Prezydent nie pozostał jednak obojętny na reakcję Tuska i postanowił odpisać szefowi EPL. "Panie Donaldzie, miał Pan okazje wystartować w wyborach i prowadzić swoją kampanię. Był Pan dwukrotnie namawiany, by się ze mną zmierzyć przez swoje środowisko. Wolał się Pan jednak schować za plecami MKB, a później RT. Wie Pan, jak się na taką postawę mówiło na podwórku? Cykor... " – napisał w odpowiedzi na wpis Tuska Andrzej Duda.

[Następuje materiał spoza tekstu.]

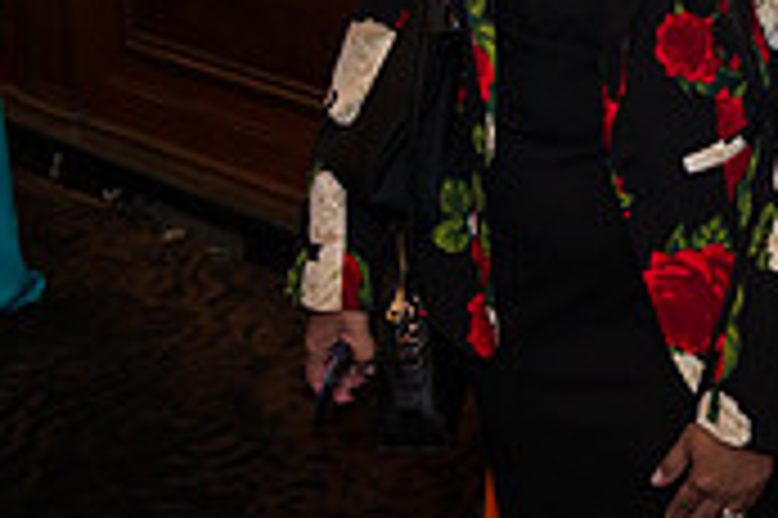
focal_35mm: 94
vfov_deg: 13.7
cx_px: 747
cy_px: -239
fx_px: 2029
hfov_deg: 21.1
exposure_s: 1/200
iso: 1600
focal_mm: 28
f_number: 3.2
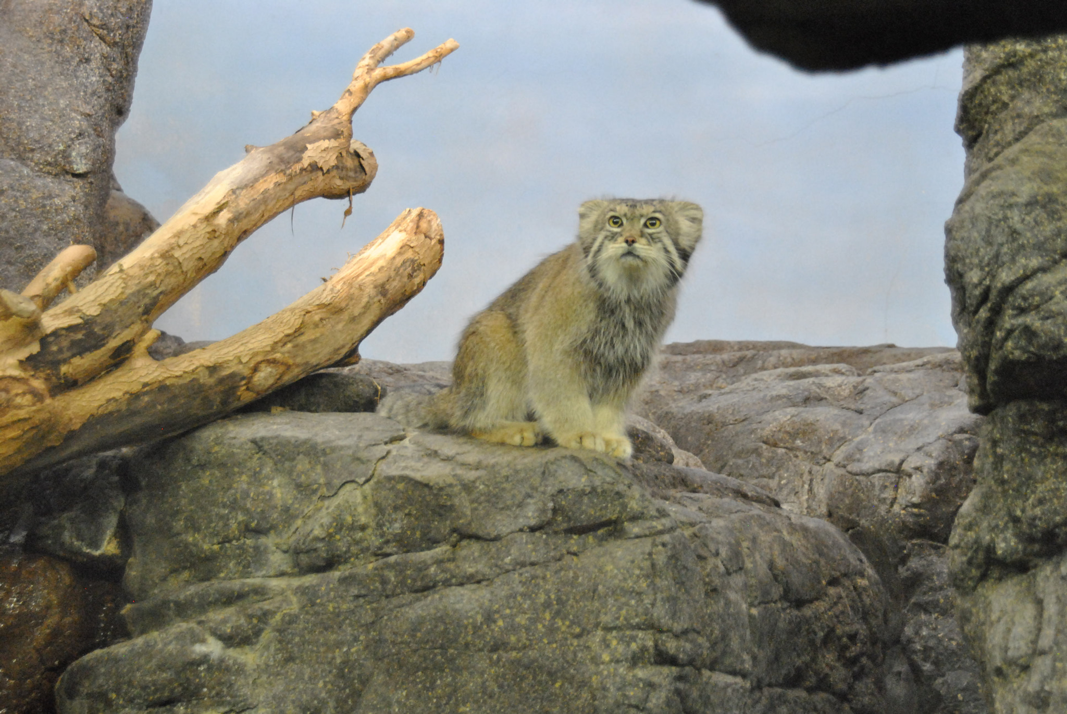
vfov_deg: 14.7
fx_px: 2760
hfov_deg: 21.9
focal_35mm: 93
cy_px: 357
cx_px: 534
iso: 1600
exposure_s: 1/25
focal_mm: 62
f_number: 5
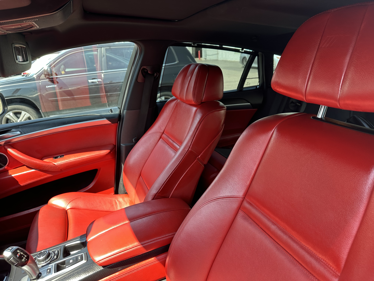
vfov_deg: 56.8
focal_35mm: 24
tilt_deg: -18.7
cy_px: 140
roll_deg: +3.6
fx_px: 259
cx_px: 187
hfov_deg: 71.6
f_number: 1.78
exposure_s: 1/179
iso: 64
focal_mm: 6.86
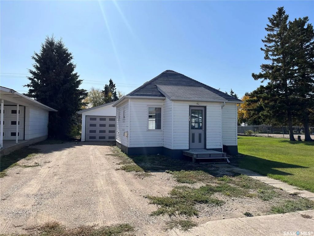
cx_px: 157
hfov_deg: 67.3
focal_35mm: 26
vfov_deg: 53.1
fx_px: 236
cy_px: 118
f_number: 1.6
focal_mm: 5.1
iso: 50
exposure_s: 1/6173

Były premier także podniósł rzuconą mu rękawicę i nie pozostawił wpisu Dudy bez komentarza. "Panie Andrzeju, interesowała mnie konfrontacja z pańskim przełożonym. Ale, jak to mówią na podwórku..." – odpowiedział prezydentowi.
Pod wpisem Tuska zaroiło się od opinii. Komentujący stwierdzili, że były szef Rady Europejskiej zaszachował prezydenta i zgotował mu prawdziwy knockout.
Ostatni głos jednak zabrał Andrzej Duda. "Panie Przewodniczący, z moim Mistrzem, moim Prezydentem skonfrontował się Pan w 2005 roku. I przegrał Pan sromotnie... A co było potem wszyscy pamiętamy" – odpisał prezydent.